Problem statement:
Every line below should be set down exactly as it appears.
(Provided records Opens)
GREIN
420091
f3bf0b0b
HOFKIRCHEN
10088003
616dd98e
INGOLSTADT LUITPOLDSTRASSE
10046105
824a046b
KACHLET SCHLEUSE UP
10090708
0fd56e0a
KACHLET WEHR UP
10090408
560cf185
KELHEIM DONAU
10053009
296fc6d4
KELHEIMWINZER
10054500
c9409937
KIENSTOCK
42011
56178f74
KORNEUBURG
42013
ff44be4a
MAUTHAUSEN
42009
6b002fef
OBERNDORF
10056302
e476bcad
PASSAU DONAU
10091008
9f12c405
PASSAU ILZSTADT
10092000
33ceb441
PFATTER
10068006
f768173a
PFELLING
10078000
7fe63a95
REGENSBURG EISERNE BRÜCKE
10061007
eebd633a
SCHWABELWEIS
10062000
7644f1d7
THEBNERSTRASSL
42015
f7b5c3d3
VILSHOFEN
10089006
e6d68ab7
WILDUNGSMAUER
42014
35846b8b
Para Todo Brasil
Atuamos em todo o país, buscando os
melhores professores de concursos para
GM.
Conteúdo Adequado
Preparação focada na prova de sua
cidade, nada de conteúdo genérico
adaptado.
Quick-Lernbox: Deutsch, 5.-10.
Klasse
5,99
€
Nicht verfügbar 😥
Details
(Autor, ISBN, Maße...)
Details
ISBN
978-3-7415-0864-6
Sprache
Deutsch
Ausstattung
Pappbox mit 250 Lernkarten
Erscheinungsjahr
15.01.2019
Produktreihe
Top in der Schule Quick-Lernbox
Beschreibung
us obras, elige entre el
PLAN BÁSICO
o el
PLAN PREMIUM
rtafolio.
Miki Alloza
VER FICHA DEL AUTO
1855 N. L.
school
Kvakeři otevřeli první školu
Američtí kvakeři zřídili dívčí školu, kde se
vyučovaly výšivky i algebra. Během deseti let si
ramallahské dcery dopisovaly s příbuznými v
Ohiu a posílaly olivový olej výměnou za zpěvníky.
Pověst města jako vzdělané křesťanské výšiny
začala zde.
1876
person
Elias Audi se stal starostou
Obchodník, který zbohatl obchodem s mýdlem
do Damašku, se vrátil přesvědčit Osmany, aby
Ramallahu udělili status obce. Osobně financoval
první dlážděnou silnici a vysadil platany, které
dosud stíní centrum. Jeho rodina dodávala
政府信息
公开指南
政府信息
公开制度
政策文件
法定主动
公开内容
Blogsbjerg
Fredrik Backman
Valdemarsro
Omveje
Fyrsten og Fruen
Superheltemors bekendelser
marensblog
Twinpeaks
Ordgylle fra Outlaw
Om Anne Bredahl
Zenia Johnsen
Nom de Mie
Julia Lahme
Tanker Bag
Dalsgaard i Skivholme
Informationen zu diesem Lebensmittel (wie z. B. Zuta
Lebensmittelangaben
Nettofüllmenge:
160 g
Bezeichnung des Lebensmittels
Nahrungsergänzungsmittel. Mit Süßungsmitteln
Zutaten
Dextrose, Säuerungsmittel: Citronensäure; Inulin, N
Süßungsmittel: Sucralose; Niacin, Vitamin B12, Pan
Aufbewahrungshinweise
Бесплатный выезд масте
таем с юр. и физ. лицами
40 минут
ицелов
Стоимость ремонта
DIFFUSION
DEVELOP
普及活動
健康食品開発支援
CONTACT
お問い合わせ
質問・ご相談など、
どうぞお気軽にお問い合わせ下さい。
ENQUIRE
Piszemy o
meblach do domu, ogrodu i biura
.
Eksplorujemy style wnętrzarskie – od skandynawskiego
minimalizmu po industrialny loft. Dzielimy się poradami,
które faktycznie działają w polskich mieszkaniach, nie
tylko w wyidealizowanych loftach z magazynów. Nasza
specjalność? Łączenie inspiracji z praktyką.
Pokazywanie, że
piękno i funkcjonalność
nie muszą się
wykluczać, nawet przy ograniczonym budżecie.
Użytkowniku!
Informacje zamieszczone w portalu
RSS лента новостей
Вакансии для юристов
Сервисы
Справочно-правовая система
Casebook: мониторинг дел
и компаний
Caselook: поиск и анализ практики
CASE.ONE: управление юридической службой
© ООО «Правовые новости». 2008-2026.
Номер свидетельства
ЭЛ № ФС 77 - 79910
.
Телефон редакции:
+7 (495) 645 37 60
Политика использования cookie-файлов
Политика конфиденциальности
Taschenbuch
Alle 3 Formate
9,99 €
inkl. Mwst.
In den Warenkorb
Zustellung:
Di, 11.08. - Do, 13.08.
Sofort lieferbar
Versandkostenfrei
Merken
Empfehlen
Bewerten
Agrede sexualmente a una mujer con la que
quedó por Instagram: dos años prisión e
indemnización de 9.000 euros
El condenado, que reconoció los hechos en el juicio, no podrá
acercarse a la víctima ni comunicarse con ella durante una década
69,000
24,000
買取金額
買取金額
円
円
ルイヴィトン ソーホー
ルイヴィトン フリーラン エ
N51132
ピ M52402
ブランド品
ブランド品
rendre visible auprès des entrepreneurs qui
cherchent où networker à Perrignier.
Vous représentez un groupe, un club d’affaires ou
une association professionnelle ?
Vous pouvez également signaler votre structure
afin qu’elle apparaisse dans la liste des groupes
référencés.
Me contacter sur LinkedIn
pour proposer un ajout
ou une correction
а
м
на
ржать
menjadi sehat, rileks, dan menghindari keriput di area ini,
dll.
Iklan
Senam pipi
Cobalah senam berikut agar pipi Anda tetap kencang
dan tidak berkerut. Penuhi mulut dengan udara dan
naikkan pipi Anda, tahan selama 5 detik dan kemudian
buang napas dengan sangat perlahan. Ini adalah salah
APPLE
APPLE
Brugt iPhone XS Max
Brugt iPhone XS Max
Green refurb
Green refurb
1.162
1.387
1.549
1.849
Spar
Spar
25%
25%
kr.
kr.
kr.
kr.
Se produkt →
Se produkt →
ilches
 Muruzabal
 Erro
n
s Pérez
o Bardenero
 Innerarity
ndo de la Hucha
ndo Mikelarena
(Provided records Closes)
Finished exercise:
GREIN
420091
f3bf0b0b
HOFKIRCHEN
10088003
616dd98e
INGOLSTADT LUITPOLDSTRASSE
10046105
824a046b
KACHLET SCHLEUSE UP
10090708
0fd56e0a
KACHLET WEHR UP
10090408
560cf185
KELHEIM DONAU
10053009
296fc6d4
KELHEIMWINZER
10054500
c9409937
KIENSTOCK
42011
56178f74
KORNEUBURG
42013
ff44be4a
MAUTHAUSEN
42009
6b002fef
OBERNDORF
10056302
e476bcad
PASSAU DONAU
10091008
9f12c405
PASSAU ILZSTADT
10092000
33ceb441
PFATTER
10068006
f768173a
PFELLING
10078000
7fe63a95
REGENSBURG EISERNE BRÜCKE
10061007
eebd633a
SCHWABELWEIS
10062000
7644f1d7
THEBNERSTRASSL
42015
f7b5c3d3
VILSHOFEN
10089006
e6d68ab7
WILDUNGSMAUER
42014
35846b8b
Para Todo Brasil
Atuamos em todo o país, buscando os
melhores professores de concursos para
GM.
Conteúdo Adequado
Preparação focada na prova de sua
cidade, nada de conteúdo genérico
adaptado.
Quick-Lernbox: Deutsch, 5.-10.
Klasse
5,99
€
Nicht verfügbar 😥
Details
(Autor, ISBN, Maße...)
Details
ISBN
978-3-7415-0864-6
Sprache
Deutsch
Ausstattung
Pappbox mit 250 Lernkarten
Erscheinungsjahr
15.01.2019
Produktreihe
Top in der Schule Quick-Lernbox
Beschreibung
us obras, elige entre el
PLAN BÁSICO
o el
PLAN PREMIUM
rtafolio.
Miki Alloza
VER FICHA DEL AUTO
1855 N. L.
school
Kvakeři otevřeli první školu
Američtí kvakeři zřídili dívčí školu, kde se
vyučovaly výšivky i algebra. Během deseti let si
ramallahské dcery dopisovaly s příbuznými v
Ohiu a posílaly olivový olej výměnou za zpěvníky.
Pověst města jako vzdělané křesťanské výšiny
začala zde.
1876
person
Elias Audi se stal starostou
Obchodník, který zbohatl obchodem s mýdlem
do Damašku, se vrátil přesvědčit Osmany, aby
Ramallahu udělili status obce. Osobně financoval
první dlážděnou silnici a vysadil platany, které
dosud stíní centrum. Jeho rodina dodávala
政府信息
公开指南
政府信息
公开制度
政策文件
法定主动
公开内容
Blogsbjerg
Fredrik Backman
Valdemarsro
Omveje
Fyrsten og Fruen
Superheltemors bekendelser
marensblog
Twinpeaks
Ordgylle fra Outlaw
Om Anne Bredahl
Zenia Johnsen
Nom de Mie
Julia Lahme
Tanker Bag
Dalsgaard i Skivholme
Informationen zu diesem Lebensmittel (wie z. B. Zuta
Lebensmittelangaben
Nettofüllmenge:
160 g
Bezeichnung des Lebensmittels
Nahrungsergänzungsmittel. Mit Süßungsmitteln
Zutaten
Dextrose, Säuerungsmittel: Citronensäure; Inulin, N
Süßungsmittel: Sucralose; Niacin, Vitamin B12, Pan
Aufbewahrungshinweise
Бесплатный выезд масте
таем с юр. и физ. лицами
40 минут
ицелов
Стоимость ремонта
DIFFUSION
DEVELOP
普及活動
健康食品開発支援
CONTACT
お問い合わせ
質問・ご相談など、
どうぞお気軽にお問い合わせ下さい。
ENQUIRE
Piszemy o
meblach do domu, ogrodu i biura
.
Eksplorujemy style wnętrzarskie – od skandynawskiego
minimalizmu po industrialny loft. Dzielimy się poradami,
które faktycznie działają w polskich mieszkaniach, nie
tylko w wyidealizowanych loftach z magazynów. Nasza
specjalność? Łączenie inspiracji z praktyką.
Pokazywanie, że
piękno i funkcjonalność
nie muszą się
wykluczać, nawet przy ograniczonym budżecie.
Użytkowniku!
Informacje zamieszczone w portalu
RSS лента новостей
Вакансии для юристов
Сервисы
Справочно-правовая система
Casebook: мониторинг дел
и компаний
Caselook: поиск и анализ практики
CASE.ONE: управление юридической службой
© ООО «Правовые новости». 2008-2026.
Номер свидетельства
ЭЛ № ФС 77 - 79910
.
Телефон редакции:
+7 (495) 645 37 60
Политика использования cookie-файлов
Политика конфиденциальности
Taschenbuch
Alle 3 Formate
9,99 €
inkl. Mwst.
In den Warenkorb
Zustellung:
Di, 11.08. - Do, 13.08.
Sofort lieferbar
Versandkostenfrei
Merken
Empfehlen
Bewerten
Agrede sexualmente a una mujer con la que
quedó por Instagram: dos años prisión e
indemnización de 9.000 euros
El condenado, que reconoció los hechos en el juicio, no podrá
acercarse a la víctima ni comunicarse con ella durante una década
69,000
24,000
買取金額
買取金額
円
円
ルイヴィトン ソーホー
ルイヴィトン フリーラン エ
N51132
ピ M52402
ブランド品
ブランド品
rendre visible auprès des entrepreneurs qui
cherchent où networker à Perrignier.
Vous représentez un groupe, un club d’affaires ou
une association professionnelle ?
Vous pouvez également signaler votre structure
afin qu’elle apparaisse dans la liste des groupes
référencés.
Me contacter sur LinkedIn
pour proposer un ajout
ou une correction
а
м
на
ржать
menjadi sehat, rileks, dan menghindari keriput di area ini,
dll.
Iklan
Senam pipi
Cobalah senam berikut agar pipi Anda tetap kencang
dan tidak berkerut. Penuhi mulut dengan udara dan
naikkan pipi Anda, tahan selama 5 detik dan kemudian
buang napas dengan sangat perlahan. Ini adalah salah
APPLE
APPLE
Brugt iPhone XS Max
Brugt iPhone XS Max
Green refurb
Green refurb
1.162
1.387
1.549
1.849
Spar
Spar
25%
25%
kr.
kr.
kr.
kr.
Se produkt →
Se produkt →
ilches
 Muruzabal
 Erro
n
s Pérez
o Bardenero
 Innerarity
ndo de la Hucha
ndo Mikelarena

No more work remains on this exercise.